For high-density systems and AI workloads, this matters directly. High-draw equipment connected through an incorrectly rated or undocumented protection chain creates conditions that no PDU selection can compensate for. The engineering must start above the PDU, not at it.
Documentation and Change Records
Rack power infrastructure that is not documented cannot be operated safely by anyone who was not present during its installation. Circuit assignments, PDU port allocations, power draw per outlet, protection chain details, and UPS coverage scope all need to be recorded and maintained.
Change records are equally important. When equipment is added to a rack, the PDU load record must be updated. When a circuit is modified, the documentation must reflect the new state. When a UPS is replaced or reconfigured, the coverage map must be current.
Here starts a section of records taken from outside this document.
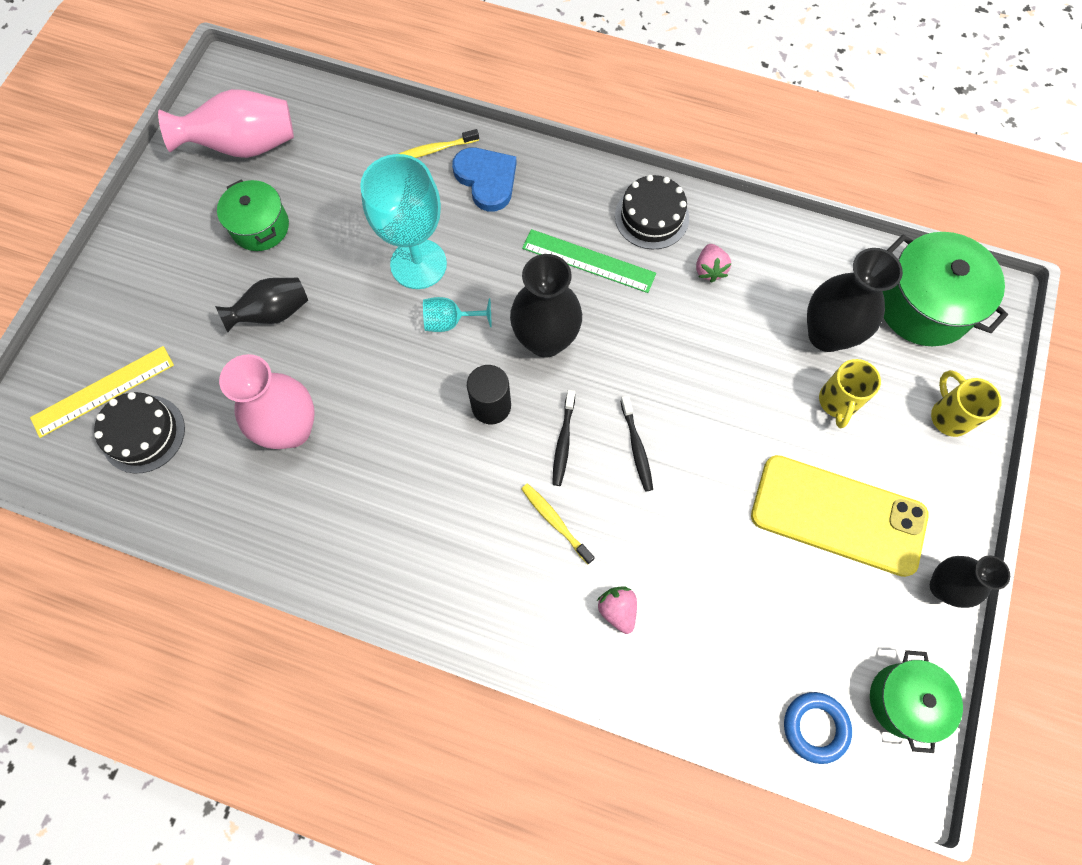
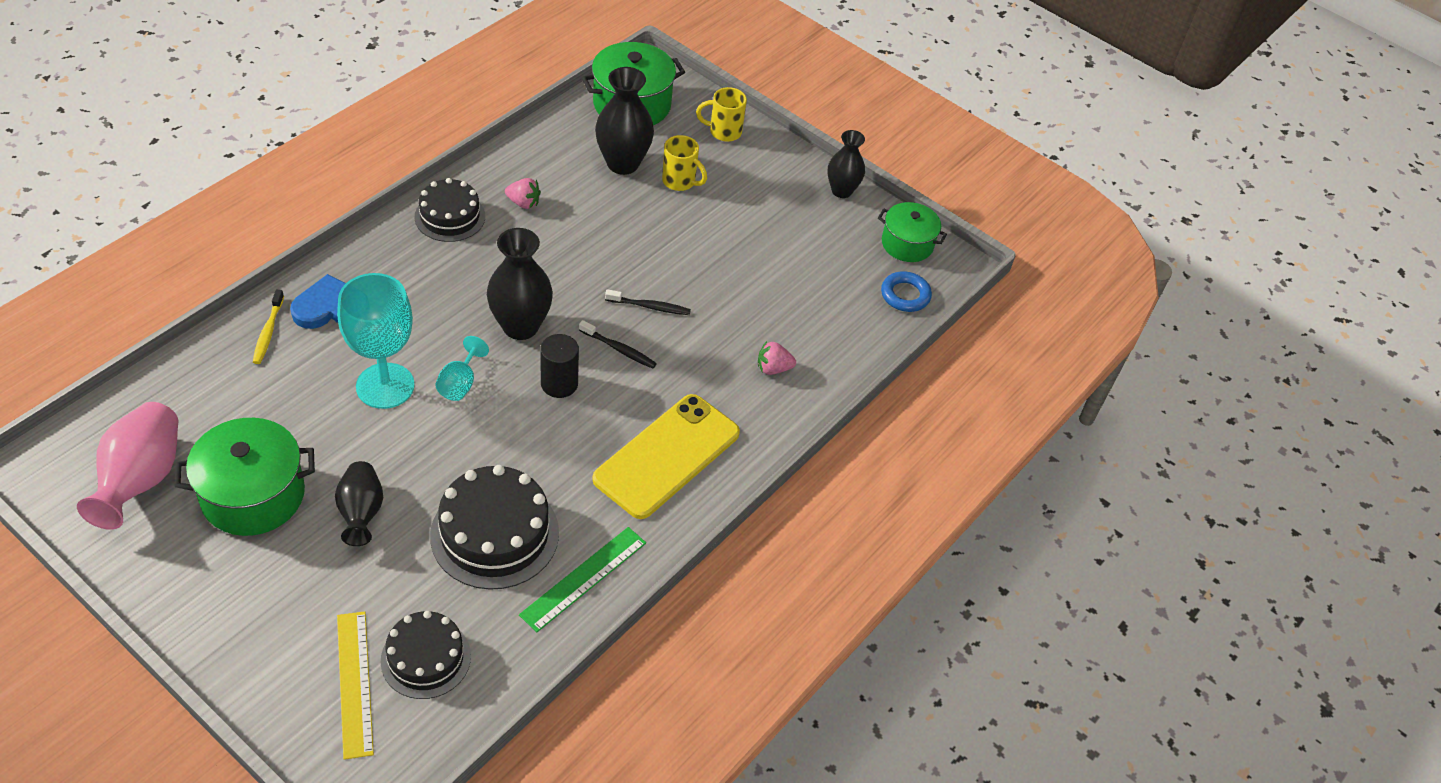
camera: 75 degrees left, 20 degrees down
green pot [217,180,289,251] -> green pot [174,418,315,536], size x1.56
pink vase [219,354,314,449] -> black cake [430,465,559,590]
yellow toothbrush [521,484,595,564] -> none
green ruler [522,229,656,293] -> green ruler moved to [519,527,646,632]
yellow phone [751,455,929,577] -> yellow phone moved to [593,394,740,519]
Power documentation is not a post-project deliverable — it is an ongoing operational record that supports safe operation, fault diagnosis, and future planning.
The Planning Discipline
Rack power planning is an engineering discipline, not a procurement decision. The PDU is the visible outcome of decisions about circuit design, load distribution, redundancy architecture, protection chain consistency, and documentation practice. Getting the PDU right while leaving the underlying decisions unaddressed produces infrastructure that looks correct but operates with hidden risk.
The standard is clear: rack power is documented, load is tracked per circuit and per outlet, redundancy is verified as operational, protection chains are consistent, and UPS coverage is tested and recorded. That is the baseline for infrastructure that supports the systems running above it reliably.